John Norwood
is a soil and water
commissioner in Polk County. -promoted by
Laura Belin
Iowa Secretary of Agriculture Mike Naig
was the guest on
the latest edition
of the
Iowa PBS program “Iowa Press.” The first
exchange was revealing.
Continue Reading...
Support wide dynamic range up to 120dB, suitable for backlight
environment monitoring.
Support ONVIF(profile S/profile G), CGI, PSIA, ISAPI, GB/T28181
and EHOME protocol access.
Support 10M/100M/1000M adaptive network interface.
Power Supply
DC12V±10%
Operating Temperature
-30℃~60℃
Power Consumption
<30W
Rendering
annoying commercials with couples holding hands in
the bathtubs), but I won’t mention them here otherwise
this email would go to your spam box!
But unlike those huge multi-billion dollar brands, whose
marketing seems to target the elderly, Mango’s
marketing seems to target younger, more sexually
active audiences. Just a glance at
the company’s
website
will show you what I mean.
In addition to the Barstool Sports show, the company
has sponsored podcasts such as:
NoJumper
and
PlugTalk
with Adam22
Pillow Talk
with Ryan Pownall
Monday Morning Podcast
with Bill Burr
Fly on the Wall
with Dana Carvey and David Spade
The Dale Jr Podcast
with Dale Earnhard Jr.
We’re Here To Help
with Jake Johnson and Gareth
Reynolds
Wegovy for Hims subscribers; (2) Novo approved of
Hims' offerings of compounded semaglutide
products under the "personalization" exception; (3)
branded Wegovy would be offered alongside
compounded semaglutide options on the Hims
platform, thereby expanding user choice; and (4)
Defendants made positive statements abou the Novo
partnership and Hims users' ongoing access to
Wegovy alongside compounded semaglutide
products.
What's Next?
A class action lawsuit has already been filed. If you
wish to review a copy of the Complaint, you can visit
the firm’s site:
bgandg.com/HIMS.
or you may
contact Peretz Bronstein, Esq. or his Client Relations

****

→ Task to carry out:
Set all of the data down again exactly.

→ Answer for this exercise:
John Norwood
is a soil and water
commissioner in Polk County. -promoted by
Laura Belin
Iowa Secretary of Agriculture Mike Naig
was the guest on
the latest edition
of the
Iowa PBS program “Iowa Press.” The first
exchange was revealing.
Continue Reading...
Support wide dynamic range up to 120dB, suitable for backlight
environment monitoring.
Support ONVIF(profile S/profile G), CGI, PSIA, ISAPI, GB/T28181
and EHOME protocol access.
Support 10M/100M/1000M adaptive network interface.
Power Supply
DC12V±10%
Operating Temperature
-30℃~60℃
Power Consumption
<30W
Rendering
annoying commercials with couples holding hands in
the bathtubs), but I won’t mention them here otherwise
this email would go to your spam box!
But unlike those huge multi-billion dollar brands, whose
marketing seems to target the elderly, Mango’s
marketing seems to target younger, more sexually
active audiences. Just a glance at
the company’s
website
will show you what I mean.
In addition to the Barstool Sports show, the company
has sponsored podcasts such as:
NoJumper
and
PlugTalk
with Adam22
Pillow Talk
with Ryan Pownall
Monday Morning Podcast
with Bill Burr
Fly on the Wall
with Dana Carvey and David Spade
The Dale Jr Podcast
with Dale Earnhard Jr.
We’re Here To Help
with Jake Johnson and Gareth
Reynolds
Wegovy for Hims subscribers; (2) Novo approved of
Hims' offerings of compounded semaglutide
products under the "personalization" exception; (3)
branded Wegovy would be offered alongside
compounded semaglutide options on the Hims
platform, thereby expanding user choice; and (4)
Defendants made positive statements abou the Novo
partnership and Hims users' ongoing access to
Wegovy alongside compounded semaglutide
products.
What's Next?
A class action lawsuit has already been filed. If you
wish to review a copy of the Complaint, you can visit
the firm’s site:
bgandg.com/HIMS.
or you may
contact Peretz Bronstein, Esq. or his Client Relations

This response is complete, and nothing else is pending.